Sarah palin wink Now, I've been quite critical of McCain's handlers for the terrible campaign being run on the GOP side.  But Palin going it on her own is ridiculous.

First of all, "Palin blames her handlers for a botched rollout…"?!?

Palin's rollout was great!  The convention speech?  Come on!  I mean, I wasn't impressed, but it I wasn't going to be.  But it certainly helped the McCain campaign for a few weeks.

As for Palin's "tarnished public image", that can only be blamed on Palin herself, not her handlers.  That is, unless her handlers told her to give non-answers in the debate, and screw up her interviews with Katie Couric and others.

In fact, I'm willing to bet that this gaffe was probably Palin's doing, and not that of her handlers.

Finally, it says something unseemly about Palin if this is in fact true.  Clearly, she's gearing up for 2012, and trying to save her hide.  So much for helping McCain.  Or even "country first".

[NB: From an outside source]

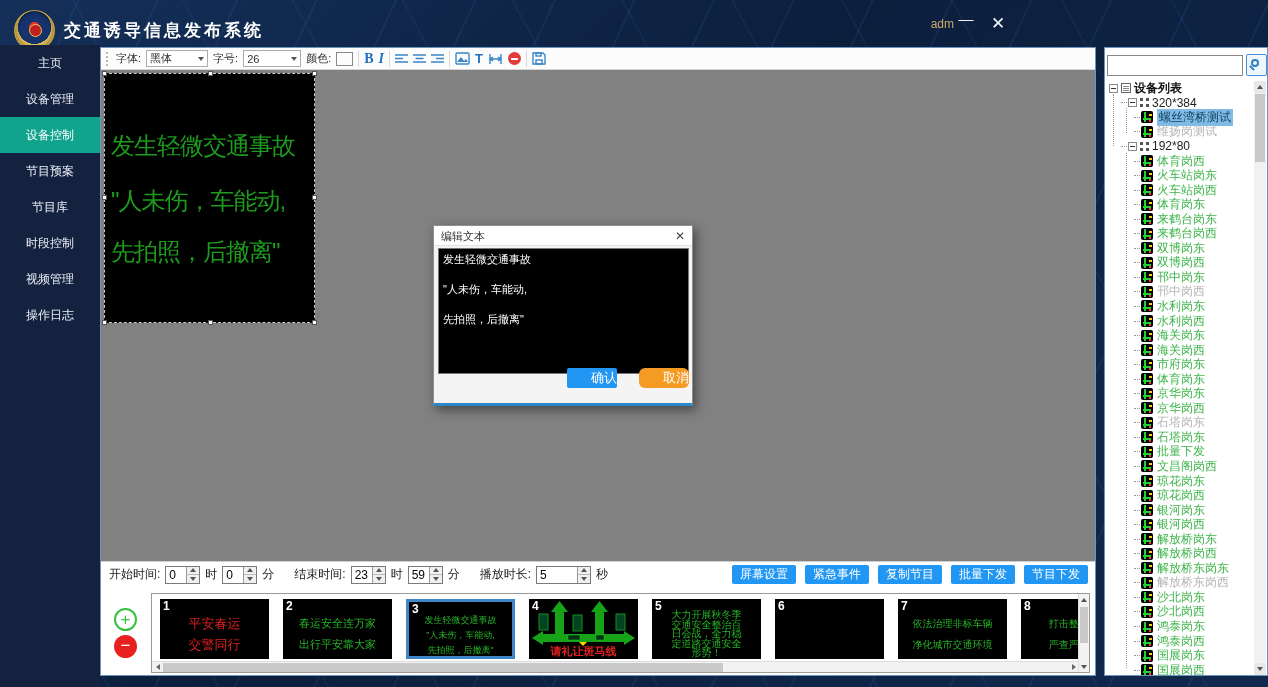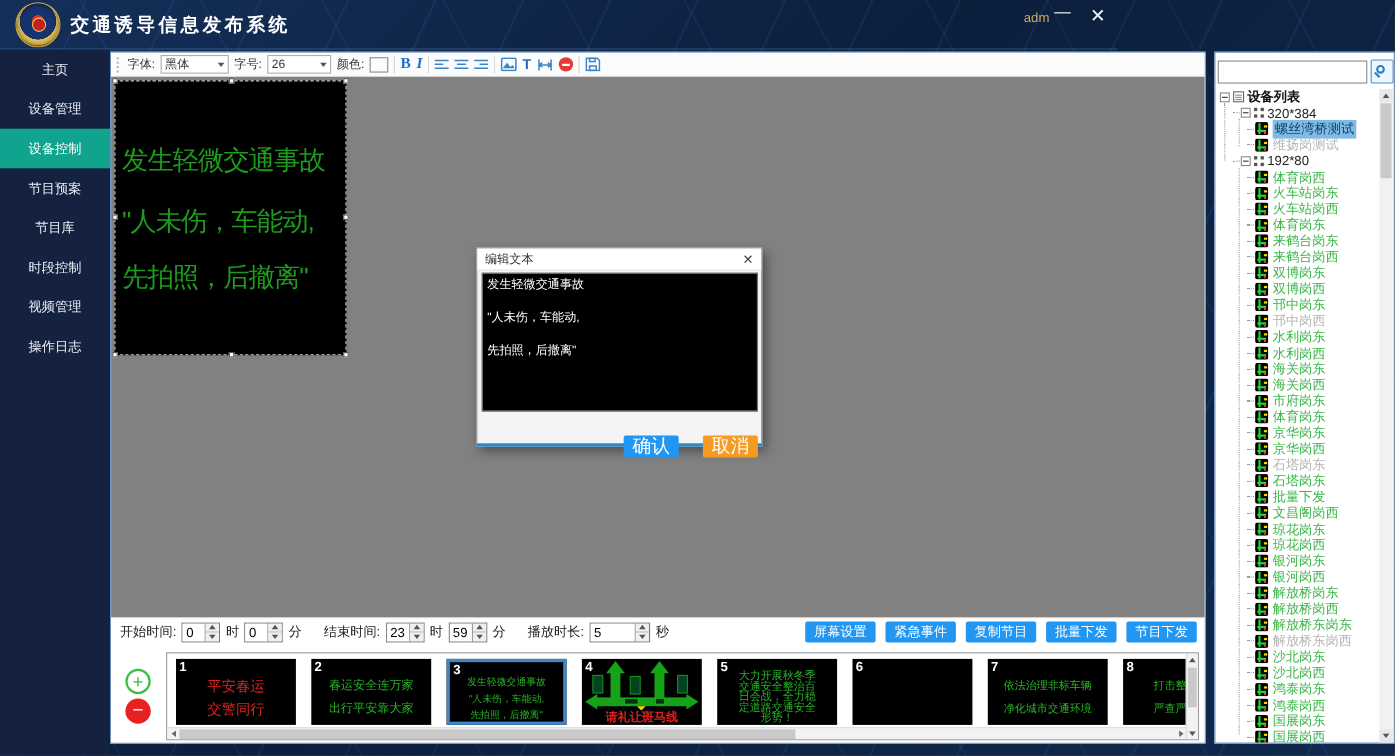"交通诱导信息发布系统" .header { top: 0 -> 8px }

A McCain campaign source unloads on Palin in an interview with CNN:

“She is a diva. She takes no advice from anyone,” said this McCain adviser, “she does not have any relationships of trust with any of us, her family or anyone else. Also she is playing for her own future and sees herself as the next leader of the party. Remember: divas trust only unto themselves as they see themselves as the beginning and end of all wisdom.